Here we offer you an overview of the ISO/TC 293 standards for feed machinery and an update on which standards are currently under development.
The feed industry, as an important part of the food chain, is responsible for producing safe, high-quality animal feed to support safe, animal-derived foods. Standards are the international language of business. The International Organization for Standardization (ISO) develops and publishes international standards and uses global expert input to produce these standards.
ISO/TC 293 scope and structure
In 2014, a new technical committee (ISO/TC 293) was established to develop international standards for stationary feed machinery. The scope of this committee includes standardisation of single feed machines, processing systems and complete production lines. The committee is currently developing standards in the areas of safety, hygienic requirements and terminology.
The participating (voting) members represent 14 countries: Canada, China, Denmark, France, Germany, Iran, Republic of Korea, Pakistan, Romania, Spain, Switzerland, Turkey, the United Kingdom and the United States. Observing members represent 14 countries: Argentina, the Czech Republic, Finland, Hungary, Indonesia, Italy, Japan, Mali, Malta, Peru, Poland, Saudi Arabia, Sweden and Uzbekistan.
ISO/TC 293 currently has 3 standards under development:
Many manufacturers produce machinery for processing feed, thus different terms define feed processing technologies around the world. The goal of this standard will be to harmonise terminology used by manufacturers globally. The proposed terminology standard will define the uniform terms for processing technology as well as for machinery and equipment that are widely used in the feed industry.
Numerous hazardous factors related to machinery and equipment can cause accidents, incidents and illness for personnel working at feed mills. Hazards include, but are not limited to, mechanical, electrical, thermal, noise, radiation, vibration, dust and materials hazards (e.g. from the aerosols of additives). The aim of this standard is to protect personnel from many of the hazards associated with feed mills by addressing safety requirements for the design and manufacture of feed production machinery.

Landmark coordinate records
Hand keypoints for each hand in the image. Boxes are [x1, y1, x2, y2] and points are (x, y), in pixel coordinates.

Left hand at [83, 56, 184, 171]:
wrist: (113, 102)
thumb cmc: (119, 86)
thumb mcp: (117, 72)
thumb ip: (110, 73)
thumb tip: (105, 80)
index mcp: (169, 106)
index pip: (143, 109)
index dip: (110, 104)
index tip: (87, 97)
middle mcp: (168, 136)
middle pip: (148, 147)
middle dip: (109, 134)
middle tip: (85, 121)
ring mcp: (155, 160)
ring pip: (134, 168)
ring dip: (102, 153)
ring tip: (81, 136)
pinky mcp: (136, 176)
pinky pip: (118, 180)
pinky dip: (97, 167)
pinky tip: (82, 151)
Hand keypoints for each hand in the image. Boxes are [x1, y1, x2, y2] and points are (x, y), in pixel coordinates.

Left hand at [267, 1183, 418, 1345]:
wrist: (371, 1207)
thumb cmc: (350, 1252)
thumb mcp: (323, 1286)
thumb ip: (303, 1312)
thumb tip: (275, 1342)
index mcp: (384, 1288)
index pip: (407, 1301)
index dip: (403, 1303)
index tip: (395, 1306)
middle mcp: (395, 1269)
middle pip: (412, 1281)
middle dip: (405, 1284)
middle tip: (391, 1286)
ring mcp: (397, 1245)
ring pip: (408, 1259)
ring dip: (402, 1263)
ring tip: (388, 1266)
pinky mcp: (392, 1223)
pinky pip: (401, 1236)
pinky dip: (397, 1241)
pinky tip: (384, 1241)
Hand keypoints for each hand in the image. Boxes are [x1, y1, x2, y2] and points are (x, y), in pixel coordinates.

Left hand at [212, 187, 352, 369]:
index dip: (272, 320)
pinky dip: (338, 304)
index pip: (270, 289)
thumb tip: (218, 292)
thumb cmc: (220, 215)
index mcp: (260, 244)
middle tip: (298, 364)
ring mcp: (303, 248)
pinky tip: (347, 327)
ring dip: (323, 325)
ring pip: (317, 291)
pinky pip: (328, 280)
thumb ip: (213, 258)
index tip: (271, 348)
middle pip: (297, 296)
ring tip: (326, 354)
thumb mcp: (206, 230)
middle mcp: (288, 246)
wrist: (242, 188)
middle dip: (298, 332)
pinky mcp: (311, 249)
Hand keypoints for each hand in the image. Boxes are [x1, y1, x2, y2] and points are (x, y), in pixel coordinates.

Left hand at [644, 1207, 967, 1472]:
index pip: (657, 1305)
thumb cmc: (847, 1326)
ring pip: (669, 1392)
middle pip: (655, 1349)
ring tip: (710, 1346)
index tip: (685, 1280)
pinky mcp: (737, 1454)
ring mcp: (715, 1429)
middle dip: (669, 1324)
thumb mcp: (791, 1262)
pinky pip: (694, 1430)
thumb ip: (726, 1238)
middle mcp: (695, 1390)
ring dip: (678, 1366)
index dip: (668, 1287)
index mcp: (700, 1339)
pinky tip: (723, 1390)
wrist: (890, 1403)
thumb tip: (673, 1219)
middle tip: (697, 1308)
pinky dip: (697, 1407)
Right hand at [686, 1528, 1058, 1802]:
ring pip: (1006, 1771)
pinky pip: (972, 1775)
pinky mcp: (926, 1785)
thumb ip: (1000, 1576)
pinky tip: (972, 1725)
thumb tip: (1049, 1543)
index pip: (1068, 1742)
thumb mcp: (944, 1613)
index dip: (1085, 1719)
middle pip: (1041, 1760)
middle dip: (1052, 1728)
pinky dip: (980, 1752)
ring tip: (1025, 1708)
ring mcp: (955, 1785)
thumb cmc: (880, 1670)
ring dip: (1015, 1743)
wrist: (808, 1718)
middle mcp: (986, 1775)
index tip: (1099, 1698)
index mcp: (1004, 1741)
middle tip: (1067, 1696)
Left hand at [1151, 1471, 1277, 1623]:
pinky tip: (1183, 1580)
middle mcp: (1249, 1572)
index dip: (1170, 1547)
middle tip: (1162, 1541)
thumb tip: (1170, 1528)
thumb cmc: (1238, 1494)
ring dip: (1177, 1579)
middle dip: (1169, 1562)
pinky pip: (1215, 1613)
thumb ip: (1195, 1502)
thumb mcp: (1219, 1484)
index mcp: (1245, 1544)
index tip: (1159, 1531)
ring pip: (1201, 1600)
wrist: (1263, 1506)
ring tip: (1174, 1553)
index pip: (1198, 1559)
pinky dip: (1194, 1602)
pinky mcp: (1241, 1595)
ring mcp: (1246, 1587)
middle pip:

== Problem details ==
Can you print, word for word, the passage of the ISO/TC 293 overview that opens with the words "Numerous hazardous factors" and closes with "feed production machinery."? These records were drawn from a separate source.

== Your response ==
Numerous hazardous factors related to machinery and equipment can cause accidents, incidents and illness for personnel working at feed mills. Hazards include, but are not limited to, mechanical, electrical, thermal, noise, radiation, vibration, dust and materials hazards (e.g. from the aerosols of additives). The aim of this standard is to protect personnel from many of the hazards associated with feed mills by addressing safety requirements for the design and manufacture of feed production machinery.